Si vous demandez à rejoindre un club, vous devez respecter les règles que tous les membres se sont fixées. Si vous n’aimez pas ces règles : soit vous le quittez, soit vous essayez de les changer avec le soutien de la majorité des membres.

Parmi les règles que l’Union européenne s’est fixées depuis sa création, figurent celles sur le respect des droits fondamentaux, des libertés démocratiques, de l’indépendance de l’information et du pouvoir judiciaire, et la lutte contre la corruption.

La Pologne et la Hongrie ont rejoint le club de l’UE, revendiquant principalement les avantages économiques de l’adhésion, mais ces dernières ne veulent plus se conformer aux règles énoncées à l’article 2 du traité.

Dans la pratique, ces pays se font passer pour des Européens quand il s’agit de recevoir des milliards d’euros européens, puis nationalistes quand ils doivent respecter les règles et les valeurs qu’ils ont signées. Trop facile !

Et pourtant, cette position inadmissible trouve le soutien des souverainistes du reste de l’Europe. À commencer par la France : au mieux, des idiots utiles d’Orbán ou du PiS, qui vont à l’encontre des intérêts de notre pays. « La France d’abord », disent-ils ! Leur seul et véritable objectif, souvent même déclaré publiquement, est de détruire l’Union européenne.
Le Pen exalte Orbán, l’allié européen de Bellamy, tandis qu’Orbán se bat contre la France sur le plan de relance et l’immigration.
Dans une enquête récente, 77% des citoyens européens ont déclaré qu’ils étaient favorables au refus de fonds de l’UE à ceux qui violent l’état de droit.

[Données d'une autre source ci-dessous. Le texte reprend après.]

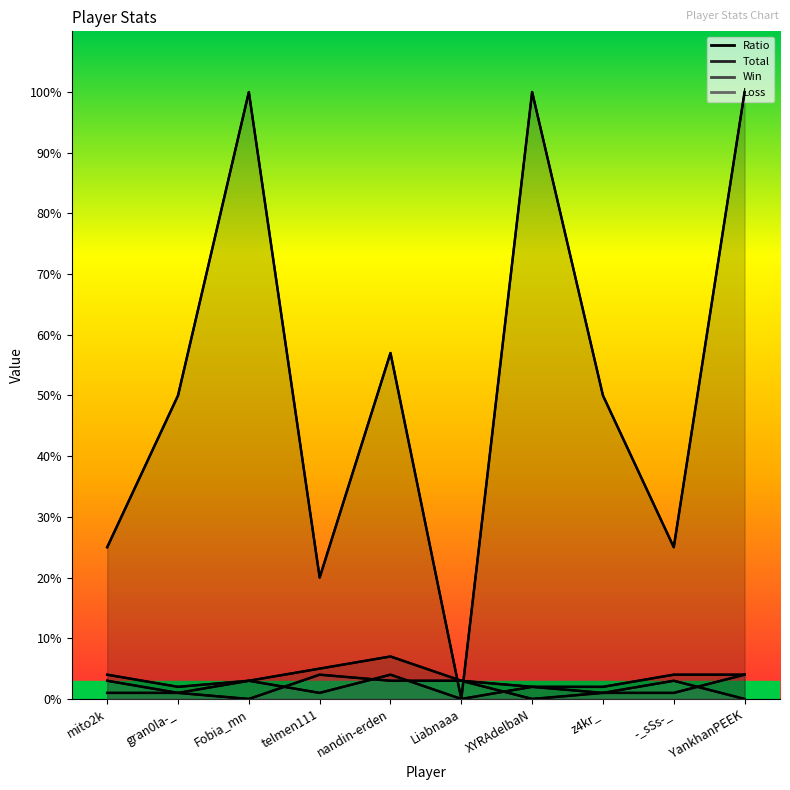

Rank the series by their maximum value, from highest to lowest.

Ratio, Total, Win, Loss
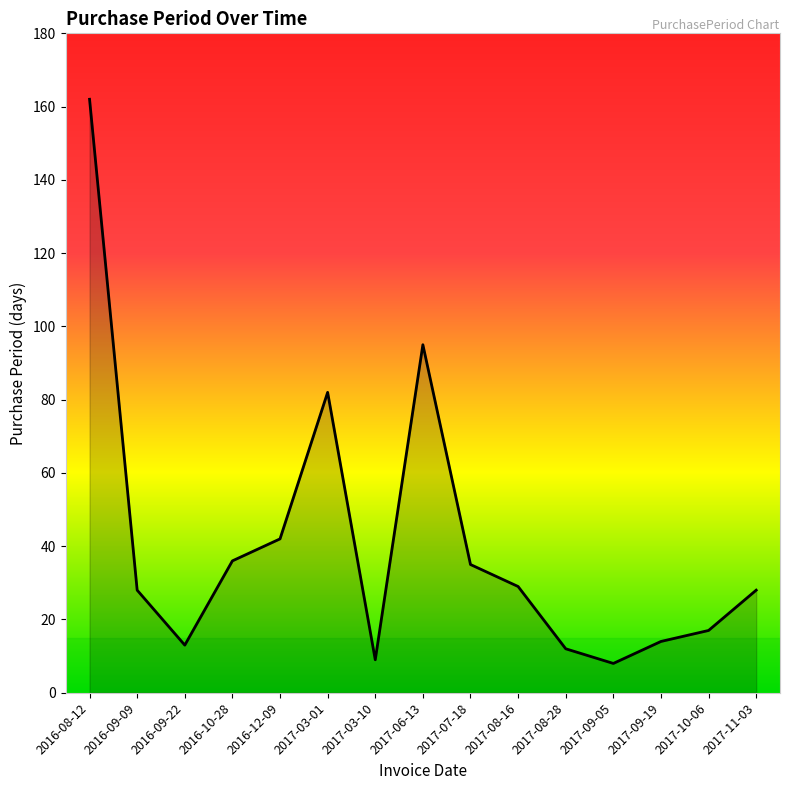

What is the greatest value displayed?

162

Comme toujours, les citoyens sont beaucoup plus sensibles au respect des libertés que divers gouvernements qui gardent le silence et qui justifient et défendent les graves violations perpétrées par certains gouvernements qui leur sont alliés.

L’Union européenne a été créée pour garantir à nos peuples la liberté, la paix et la démocratie. Ceux qui ne respectent pas et ne reconnaissent pas ces principes s’inscrivent en dehors de notre histoire et s’isoleront.

Tout cela n’est qu’une leçon de bluff : les Polonais, Hongrois et leurs alliés nationalistes. Et s’ils ne cèdent pas, nous irons de l’avant avec les gouvernements et les peuples qui veulent protéger les droits et la démocratie.